Question:

A heat engine operates between two reservoirs of temperature 500 K and 300 K. The engine absorbs 5000 J of heat from the hot reservoir and 3500 J of work is done by the system.

a) Calculate the heat rejected by the engine to the cold reservoir.

b) Determine the efficiency of the engine.

c) Calculate the change in entropy of the engine.

Answer:

a) To find the heat rejected by the engine to the cold reservoir, we can use the first law of thermodynamics, which states that the energy input is equal to the energy output plus the energy transferred as heat:

Energy input = Energy output + Heat transferred

Given that the engine absorbs 5000 J of heat from the hot reservoir (energy input) and 3500 J of work is done by the system (energy output), we can rearrange the equation to solve for the heat transferred:

Heat transferred = Energy input - Energy output

Heat transferred = 5000 J - 3500 J

Heat transferred = 1500 J

Therefore, the heat rejected by the engine to the cold reservoir is 1500 J.

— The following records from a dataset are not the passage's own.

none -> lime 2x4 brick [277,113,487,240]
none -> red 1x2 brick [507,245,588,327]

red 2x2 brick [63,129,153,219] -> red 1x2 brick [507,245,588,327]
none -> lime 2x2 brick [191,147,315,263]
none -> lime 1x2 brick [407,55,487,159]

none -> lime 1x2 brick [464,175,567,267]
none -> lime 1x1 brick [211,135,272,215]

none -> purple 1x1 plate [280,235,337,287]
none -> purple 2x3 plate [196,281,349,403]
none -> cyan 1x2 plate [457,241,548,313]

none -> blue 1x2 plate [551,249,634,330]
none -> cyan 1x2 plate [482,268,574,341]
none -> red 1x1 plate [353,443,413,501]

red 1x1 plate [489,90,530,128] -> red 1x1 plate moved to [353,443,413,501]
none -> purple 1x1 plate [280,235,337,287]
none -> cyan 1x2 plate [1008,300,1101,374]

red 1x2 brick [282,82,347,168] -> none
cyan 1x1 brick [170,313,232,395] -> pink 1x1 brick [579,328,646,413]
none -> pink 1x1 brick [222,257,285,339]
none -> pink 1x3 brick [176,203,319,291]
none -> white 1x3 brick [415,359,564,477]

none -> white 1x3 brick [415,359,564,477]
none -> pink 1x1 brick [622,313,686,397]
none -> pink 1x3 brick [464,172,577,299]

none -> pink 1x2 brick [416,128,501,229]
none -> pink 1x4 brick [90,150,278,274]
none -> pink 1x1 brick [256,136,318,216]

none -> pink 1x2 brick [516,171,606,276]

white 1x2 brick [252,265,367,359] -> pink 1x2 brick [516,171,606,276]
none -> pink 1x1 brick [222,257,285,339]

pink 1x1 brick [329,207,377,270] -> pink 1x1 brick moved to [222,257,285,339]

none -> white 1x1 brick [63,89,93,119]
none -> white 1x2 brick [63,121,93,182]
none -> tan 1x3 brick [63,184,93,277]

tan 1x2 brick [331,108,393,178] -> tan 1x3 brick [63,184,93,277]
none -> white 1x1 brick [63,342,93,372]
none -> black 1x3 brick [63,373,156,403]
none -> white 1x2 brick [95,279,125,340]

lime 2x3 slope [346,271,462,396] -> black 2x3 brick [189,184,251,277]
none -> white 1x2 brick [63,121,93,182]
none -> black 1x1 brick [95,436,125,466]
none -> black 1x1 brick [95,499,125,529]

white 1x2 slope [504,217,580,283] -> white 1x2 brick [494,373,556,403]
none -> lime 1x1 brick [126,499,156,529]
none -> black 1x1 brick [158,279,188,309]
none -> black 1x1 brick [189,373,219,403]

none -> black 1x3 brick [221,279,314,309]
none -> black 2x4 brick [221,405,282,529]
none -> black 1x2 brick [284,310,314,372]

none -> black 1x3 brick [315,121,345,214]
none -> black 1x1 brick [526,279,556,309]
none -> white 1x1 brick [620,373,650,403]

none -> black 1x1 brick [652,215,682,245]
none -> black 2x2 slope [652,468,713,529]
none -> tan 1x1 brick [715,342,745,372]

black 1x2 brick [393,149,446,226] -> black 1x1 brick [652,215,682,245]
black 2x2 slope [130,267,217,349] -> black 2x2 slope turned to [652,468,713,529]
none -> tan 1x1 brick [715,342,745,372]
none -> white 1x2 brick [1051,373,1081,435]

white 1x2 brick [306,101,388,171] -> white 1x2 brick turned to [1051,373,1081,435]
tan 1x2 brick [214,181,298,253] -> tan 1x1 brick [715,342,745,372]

b) The efficiency of a heat engine is defined as the ratio of the work done by the engine to the energy input:

Efficiency = Work done / Energy input

Given that 3500 J of work is done by the system and the energy input is 5000 J, we can substitute these values into the equation to calculate the efficiency:

Efficiency = 3500 J / 5000 J

Efficiency = 0.7 or 70%

Therefore, the efficiency of the engine is 70%.

c) The change in entropy of the engine can be calculated using the equation:

$\Delta S = \frac{{Q}}{{T}}$

where ΔS is the change in entropy, Q is the heat transferred, and T is the temperature in Kelvin.

Given that Q is 1500 J (heat transferred) and the temperature of the cold reservoir is 300 K, we can substitute these values into the equation to calculate the change in entropy:

$\Delta S = \frac{{1500 J}}{{300 K}}$

$\Delta S = 5 J/K$

Therefore, the change in entropy of the engine is 5 J/K.